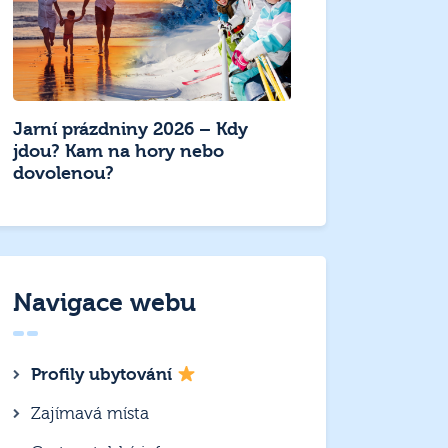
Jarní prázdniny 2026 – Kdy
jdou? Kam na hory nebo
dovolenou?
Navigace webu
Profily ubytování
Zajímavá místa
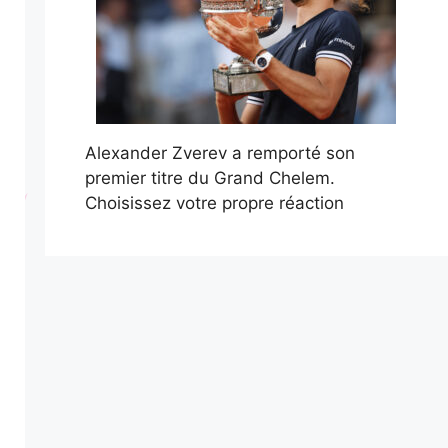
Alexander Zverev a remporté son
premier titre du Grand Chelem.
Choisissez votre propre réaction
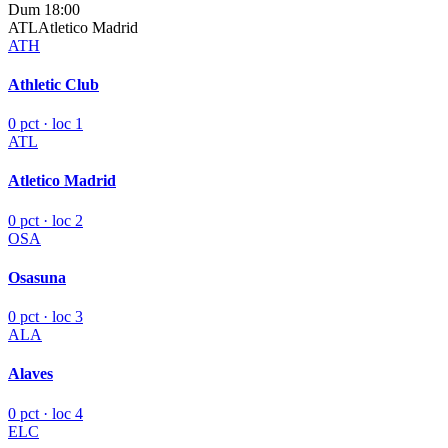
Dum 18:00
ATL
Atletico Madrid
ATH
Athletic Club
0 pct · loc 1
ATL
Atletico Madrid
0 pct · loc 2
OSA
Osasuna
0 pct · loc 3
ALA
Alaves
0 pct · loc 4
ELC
_ _ _ _ _ _ _
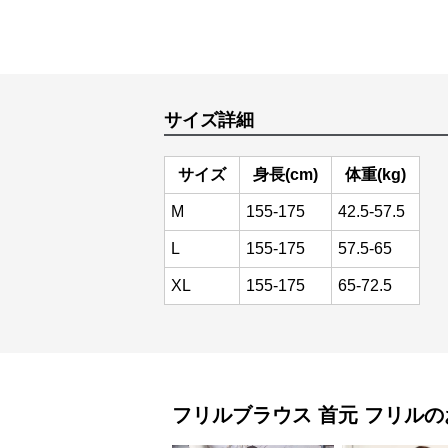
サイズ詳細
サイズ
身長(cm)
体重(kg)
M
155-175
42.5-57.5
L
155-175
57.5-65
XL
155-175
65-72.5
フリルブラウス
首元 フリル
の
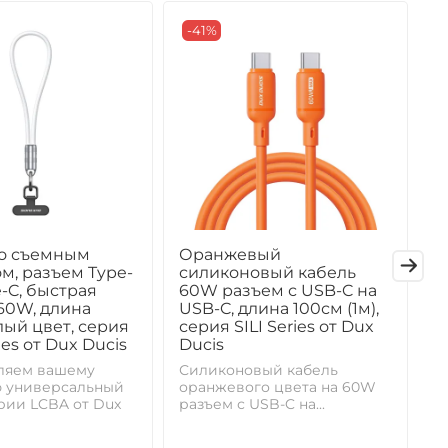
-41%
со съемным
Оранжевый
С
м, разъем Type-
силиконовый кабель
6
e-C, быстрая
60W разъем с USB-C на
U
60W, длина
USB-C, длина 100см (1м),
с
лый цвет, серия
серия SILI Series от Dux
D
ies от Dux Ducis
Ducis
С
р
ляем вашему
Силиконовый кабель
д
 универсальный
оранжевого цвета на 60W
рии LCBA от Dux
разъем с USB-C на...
_ _ _ _ _ _ _
→ **Prompt**
Check each line of the listing above. Copy the ones with the word "серия".

→ **Problem solution**
лый цвет, серия
серия SILI Series от Dux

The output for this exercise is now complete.